2. De nouvelles obligations pour limiter les abus financés par le compte personnel de formation(CPF)
L’art. 13 veut rendre obligatoire l’inscription et la présentation à l’examen pour toute formation (CPF). Là aussi, cela permettra de mettre fin aux dérives de financement de formation fantaisiste pour certains qui profitent de ce dispositif pour se faire prendre en charge des prestations à vocation ludique.
En cas de fraude, la Caisse des dépôts et consignations pourrait engager une procédure de recouvrement sans passer par un juge avec la mise en place de l’anonymat pour les agents de contrôle intervenant sur les formations dématérialisées (art.25).
3. La création d’une procédure de flagrance sociale en cas de travail dissimulé
La procédure de flagrance sociale (art.21) permettrait de geler des avoirs financiers dès la constatation d’une infraction de travail dissimulé. La contrainte émise par l’organisme de recouvrement deviendrait immédiatement exécutoire. Par ailleurs, la responsabilité financière des donneurs d’ordre serait renforcée en cas de sous-traitance défaillante, avec un mécanisme de solidarité élargi.

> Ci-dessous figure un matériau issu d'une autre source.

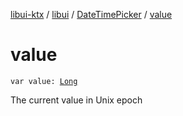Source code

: [libui-ktx](../../index.md) / [libui](../index.md) / [DateTimePicker](index.md) / [value](./value.md)

# value

`var value: `[`Long`](https://kotlinlang.org/api/latest/jvm/stdlib/kotlin/-long/index.html)

The current value in Unix epoch


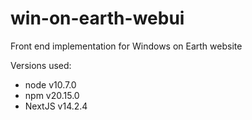 # win-on-earth-webui
Front end implementation for Windows on Earth website


Versions used:
- node v10.7.0
- npm v20.15.0
- NextJS v14.2.4  
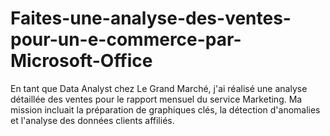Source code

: # Faites-une-analyse-des-ventes-pour-un-e-commerce-par-Microsoft-Office
En tant que Data Analyst chez Le Grand Marché, j'ai réalisé une analyse détaillée des ventes pour le rapport mensuel du service Marketing. Ma mission incluait la préparation de graphiques clés, la détection d'anomalies et l'analyse des données clients affiliés.
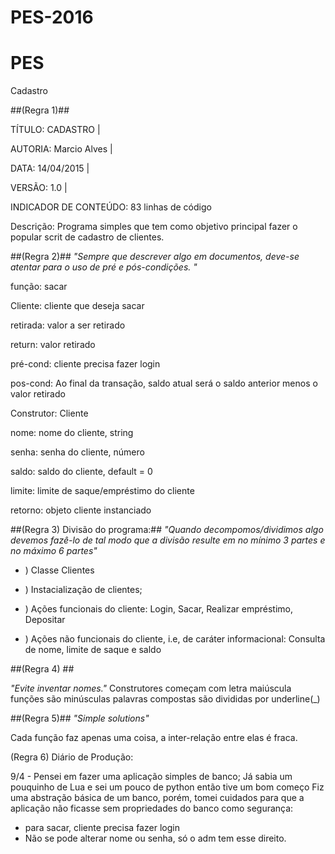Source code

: # PES-2016

# PES

Cadastro

##(Regra 1)##

TÍTULO: CADASTRO |

AUTORIA: Marcio Alves |

DATA: 14/04/2015 |

VERSÃO: 1.0 |

INDICADOR DE CONTEÚDO: 83 linhas de código

Descrição: Programa simples que tem como objetivo principal fazer o popular scrit de cadastro de clientes. 

##(Regra 2)##
_"Sempre que descrever algo em documentos, deve-se atentar para o uso de pré e pós-condições. "_

função: sacar

 Cliente: cliente que deseja sacar
 
 retirada: valor a ser retirado
 
 return: valor retirado
 
 pré-cond: cliente precisa fazer login
 
 pos-cond: Ao final da transação, saldo atual será o saldo anterior menos o valor retirado


 
Construtor: Cliente

nome: nome do cliente, string

senha: senha do cliente, número

saldo: saldo do cliente, default = 0 

limite: limite de saque/empréstimo do cliente

retorno: objeto cliente instanciado


##(Regra 3) Divisão do programa:##
_"Quando decompomos/dividimos algo devemos fazê-lo de tal modo que a divisão resulte em no mínimo 3 partes e no máximo 6 partes"_
+ ) Classe Clientes

+ ) Instacialização de clientes;

+ ) Ações funcionais do cliente: Login, Sacar, Realizar empréstimo, Depositar

+ ) Ações não funcionais do cliente, i.e, de caráter informacional: Consulta de nome, limite de saque e saldo


##(Regra 4) ##

_"Evite inventar nomes."_
Construtores começam com letra maiúscula
funções são minúsculas
palavras compostas são divididas por underline(_)

##(Regra 5)##
_"Simple solutions"_

Cada função faz apenas uma coisa, a inter-relação entre elas é fraca.


(Regra 6) 
Diário de Produção:

9/4 - Pensei em fazer uma aplicação simples de banco; 
Já sabia um pouquinho de Lua e sei um pouco de python então tive um bom começo
Fiz uma abstração básica de um banco, porém, tomei cuidados para que a aplicação
não ficasse sem propriedades do banco como segurança:
- para sacar, cliente precisa fazer login
- Não se pode alterar nome ou senha, só o adm tem esse direito.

4. Le renforcement de la lutte contre les abus liés aux accidents du travail
L’art.12 étend les motifs de pénalités en cas de fausses déclarations visant à obtenir des aides à la prévention des risques professionnels. Les ingénieurs conseils et contrôleurs de sécurité des CARSAT verront leurs pouvoirs renforcés. Les travailleurs indépendants seraient également concernés.
5. Une série de mesures complémentaires
Le projet de loi prévoit également d’autres mesures : accès élargi aux données patrimoniales (art.2), échanges renforcés entre la couverture maladie obligatoire et les organismes complémentaires santé (art.5) obligation de géolocalisation des transports sanitaires (art.7).
6. Le projet de loi de financement de la sécurité sociale pour 2026
Le projet de loi de financement de la sécurité sociale pour 2026 veut rationaliser les dépenses publiques. Il prévoit des réformes sur plusieurs points : un coup de rabot sur l’apprentissage, les arrêts maladie/MP/AT.